# Help me - I want to start a photo club - read more



## OVR (Aug 9, 2006)

Hello...
   I'm VictorRazvan,O from Bucharest Romania... I'm a student at: The Engineering and Management of Technological Systems
   I want to start a photo club here. In all our Romania we have a few (after the communist era almost all were destroyed). In the biggest city (the capital) is only one photo club (and very small with no conditions...).
   I want to found a new club in Bucharest (maybe to write history in this domain) that is fated especially to the youth (but not only...)
   I dream to a big and successfully club to set rights this domain in my country but I don't have resources.
 That is the reason for my "yell for help" - resources... (maybe an admin can help me to make a campaign on this site... we will call it "yell for help". people will see faster and they will help more I think)
 Mitica100 recommended me this site... so now I will tell you what I want from you... I want help...
 my club needs anything that can be useful... I will make a list in the importance order:
 1. money - the most important thing for an activity in our days... I can't finish the papers because I don't have money (I'm a student and my family is an average one and in my country the life is very expensive) ... and because of the money problem I can't do a lot for the club...
 2. equipment... photo paper and substances, photo cameras and any accessories (doesn't matter how old they are), lenses, lights and anything that may be useful in a club (I want to have a studio and a laboratory too... I have a Krokus66 for my lab...)
 3. informative materials... at this part the Internet is full... I will want courses in my language because not everyone can understand English and not everyone can understand it very we (especially the technical part...)

 I'm here if you want to ask me something or if you want to help me...
 I will write more if you want...


----------



## Mitica100 (Aug 9, 2006)

Victor Razvan, I have some old equipment I can part with.
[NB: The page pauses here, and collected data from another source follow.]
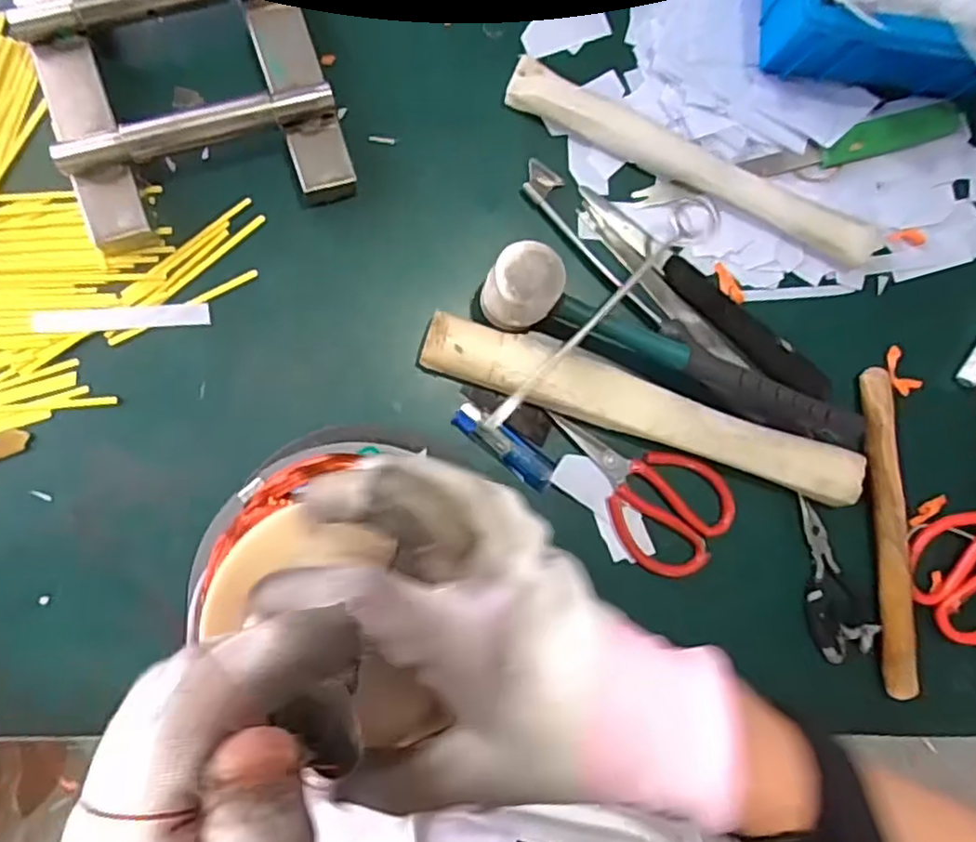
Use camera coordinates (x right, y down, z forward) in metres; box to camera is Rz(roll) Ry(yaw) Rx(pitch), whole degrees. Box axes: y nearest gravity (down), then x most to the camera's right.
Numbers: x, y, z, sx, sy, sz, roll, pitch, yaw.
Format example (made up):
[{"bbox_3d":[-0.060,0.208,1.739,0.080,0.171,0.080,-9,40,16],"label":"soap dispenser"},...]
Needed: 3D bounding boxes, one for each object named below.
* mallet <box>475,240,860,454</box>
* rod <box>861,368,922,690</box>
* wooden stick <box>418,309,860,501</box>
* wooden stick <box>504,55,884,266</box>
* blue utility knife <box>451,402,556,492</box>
[{"bbox_3d":[0.142,-0.042,0.479,0.304,0.070,0.044,21,84,-6],"label":"mallet"},{"bbox_3d":[0.309,0.086,0.520,0.025,0.023,0.249,-5,87,-7],"label":"rod"},{"bbox_3d":[0.115,-0.009,0.494,0.327,0.032,0.049,18,85,-6],"label":"wooden stick"},{"bbox_3d":[0.160,-0.191,0.507,0.305,0.032,0.031,25,84,-5],"label":"wooden stick"},{"bbox_3d":[0.012,0.018,0.491,0.082,0.011,0.024,41,83,-3],"label":"blue utility knife"}]

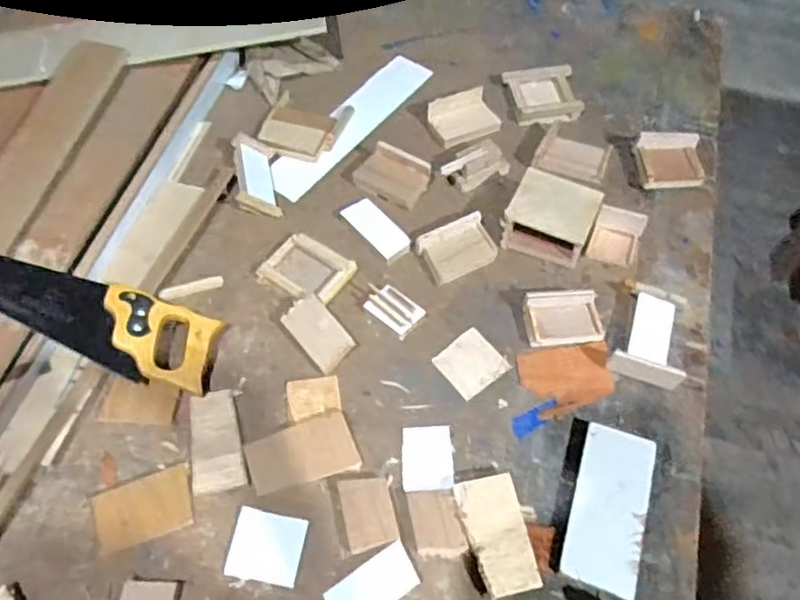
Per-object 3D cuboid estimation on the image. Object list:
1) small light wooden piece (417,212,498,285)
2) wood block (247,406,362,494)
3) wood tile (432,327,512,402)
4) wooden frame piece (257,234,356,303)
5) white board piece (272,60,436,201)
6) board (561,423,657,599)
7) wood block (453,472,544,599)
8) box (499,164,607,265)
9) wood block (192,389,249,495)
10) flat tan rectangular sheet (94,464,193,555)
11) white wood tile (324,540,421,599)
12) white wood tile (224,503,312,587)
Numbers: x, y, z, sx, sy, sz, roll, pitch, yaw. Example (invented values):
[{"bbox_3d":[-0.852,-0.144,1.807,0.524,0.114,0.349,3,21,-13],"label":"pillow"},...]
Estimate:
[{"bbox_3d":[0.076,-0.067,0.851,0.094,0.024,0.070,-26,64,-17],"label":"small light wooden piece"},{"bbox_3d":[-0.107,0.169,0.719,0.114,0.005,0.071,-19,62,-13],"label":"wood block"},{"bbox_3d":[0.085,0.075,0.781,0.069,0.008,0.068,-32,66,-19],"label":"wood tile"},{"bbox_3d":[-0.120,-0.039,0.835,0.104,0.015,0.082,29,63,14],"label":"wooden frame piece"},{"bbox_3d":[-0.073,-0.266,0.973,0.067,0.006,0.322,35,64,17],"label":"white board piece"},{"bbox_3d":[0.219,0.216,0.684,0.070,0.023,0.163,18,61,8],"label":"board"},{"bbox_3d":[0.100,0.239,0.669,0.061,0.027,0.116,-11,61,-9],"label":"wood block"},{"bbox_3d":[0.194,-0.105,0.841,0.103,0.065,0.096,24,62,11],"label":"box"},{"bbox_3d":[-0.203,0.154,0.722,0.055,0.006,0.112,-10,61,-8],"label":"wood block"},{"bbox_3d":[-0.267,0.219,0.684,0.098,0.013,0.062,-18,62,-12],"label":"flat tan rectangular sheet"},{"bbox_3d":[-0.026,0.284,0.646,0.089,0.017,0.045,-29,65,-18],"label":"white wood tile"},{"bbox_3d":[-0.137,0.253,0.671,0.073,0.004,0.065,10,60,3],"label":"white wood tile"}]

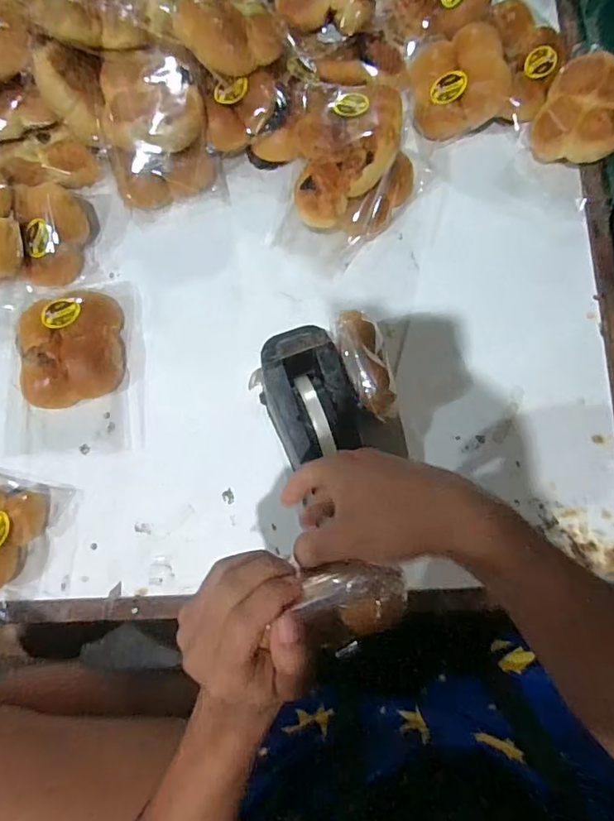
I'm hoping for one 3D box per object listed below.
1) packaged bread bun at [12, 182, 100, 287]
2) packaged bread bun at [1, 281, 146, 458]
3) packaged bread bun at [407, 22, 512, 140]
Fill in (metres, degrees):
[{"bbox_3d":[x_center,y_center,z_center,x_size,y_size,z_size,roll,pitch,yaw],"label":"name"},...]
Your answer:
[{"bbox_3d":[-0.279,-0.196,0.558,0.066,0.067,0.105,-4,81,-2],"label":"packaged bread bun"},{"bbox_3d":[-0.251,-0.052,0.535,0.140,0.040,0.192,-1,81,-1],"label":"packaged bread bun"},{"bbox_3d":[0.173,-0.373,0.569,0.102,0.048,0.102,5,108,15],"label":"packaged bread bun"}]

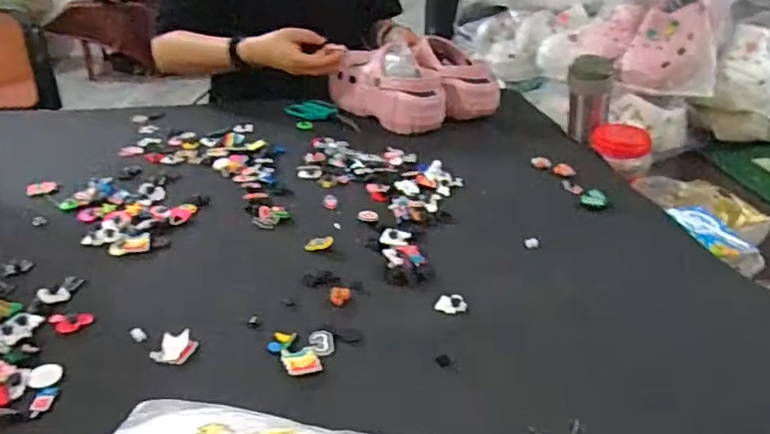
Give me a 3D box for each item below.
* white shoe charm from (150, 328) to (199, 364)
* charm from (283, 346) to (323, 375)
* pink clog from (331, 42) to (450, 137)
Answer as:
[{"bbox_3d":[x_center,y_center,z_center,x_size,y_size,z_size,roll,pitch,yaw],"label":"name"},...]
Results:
[{"bbox_3d":[-0.185,0.115,0.521,0.032,0.007,0.034,10,32,12],"label":"white shoe charm"},{"bbox_3d":[-0.073,0.124,0.511,0.030,0.007,0.032,-9,33,-17],"label":"charm"},{"bbox_3d":[0.002,-0.226,0.993,0.107,0.098,0.212,-20,38,-32],"label":"pink clog"}]

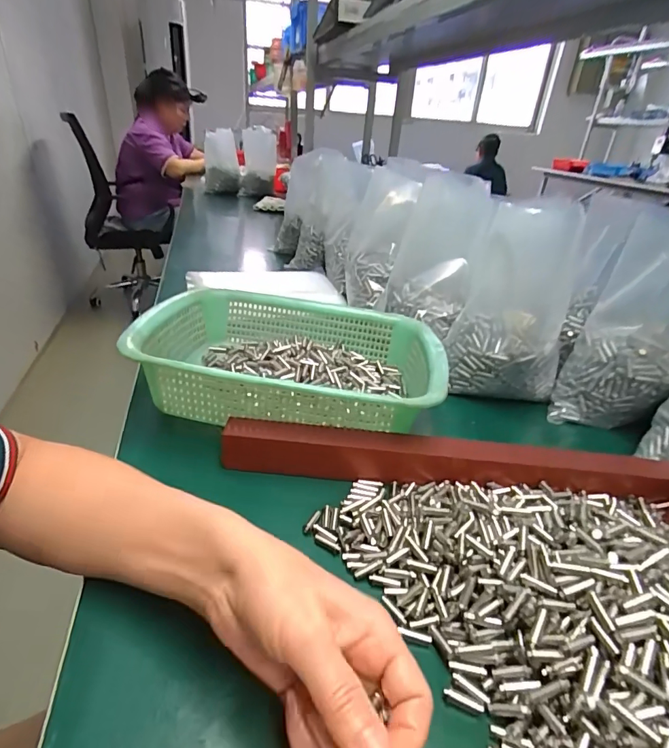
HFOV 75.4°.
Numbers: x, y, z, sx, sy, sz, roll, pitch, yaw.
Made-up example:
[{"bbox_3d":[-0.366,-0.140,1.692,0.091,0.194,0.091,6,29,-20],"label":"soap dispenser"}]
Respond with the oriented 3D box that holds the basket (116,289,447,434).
[{"bbox_3d":[-0.039,-0.017,0.467,0.296,0.089,0.226,6,30,3],"label":"basket"}]

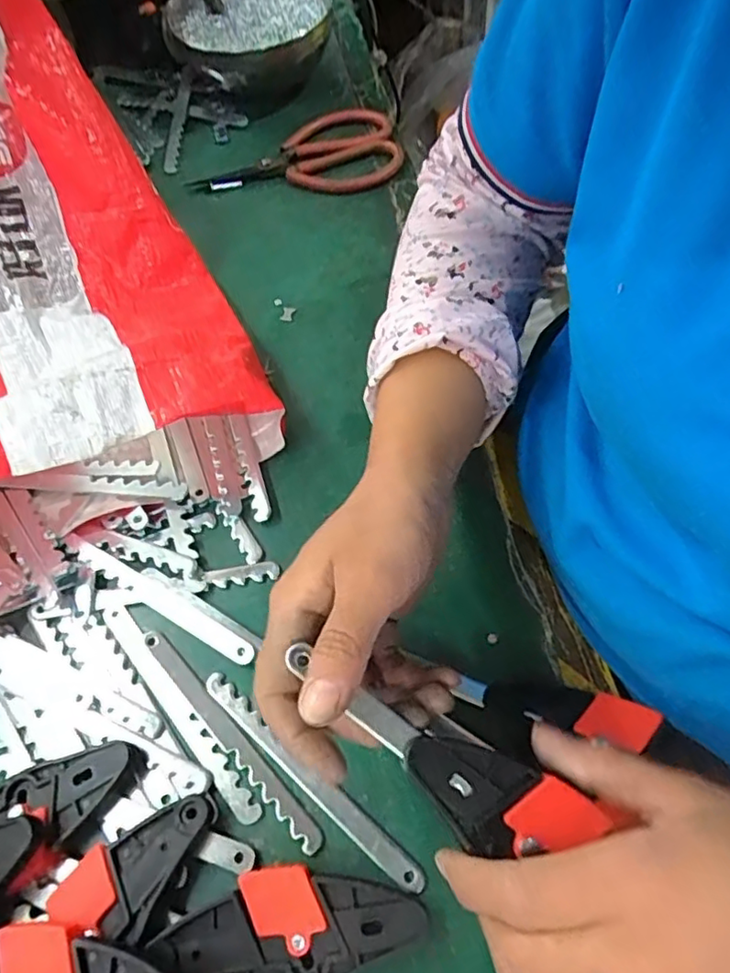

An old SLR made by Fujica, with an 135mm lens.  It seems to work well. I'll need an address where to send it to, you can PM (Personal Message) me and we'll take it from there.


----------



## OVR (Aug 9, 2006)

hello my friend...
 Thanks for your support...
 I will wait with interest your donation for my project...

 Something that I remembered...
 The club will have a site and anyone can see the status of the club, the members, our evolution and many more things... I must say that we will have a section were people can see who donated and what donation the club receive...

 I must say that you are the 3rd donor...
 1st one gave me an old Krokus 66 for my lab, but very well kept (I have a very old UPA that is almost useless)
and the 2nd gave me a Zorki 4


----------



## OVR (Aug 11, 2006)

I didn't put the post in the best location?!
nobody wants to help me?! any advice is good...


----------